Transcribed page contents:
###

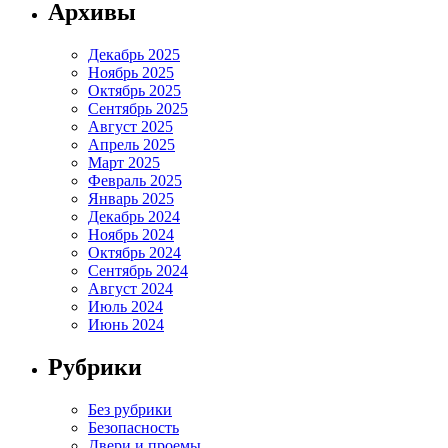
Архивы
Декабрь 2025
Ноябрь 2025
Октябрь 2025
Сентябрь 2025
Август 2025
Апрель 2025
Март 2025
Февраль 2025
Январь 2025
Декабрь 2024
Ноябрь 2024
Октябрь 2024
Сентябрь 2024
Август 2024
Июль 2024
Июнь 2024
Рубрики
Без рубрики
Безопасность
Двери и проемы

###

Your assignment:
Without the pictures, reproduce the entries exactly.

Result of this task:
Архивы
Декабрь 2025
Ноябрь 2025
Октябрь 2025
Сентябрь 2025
Август 2025
Апрель 2025
Март 2025
Февраль 2025
Январь 2025
Декабрь 2024
Ноябрь 2024
Октябрь 2024
Сентябрь 2024
Август 2024
Июль 2024
Июнь 2024
Рубрики
Без рубрики
Безопасность
Двери и проемы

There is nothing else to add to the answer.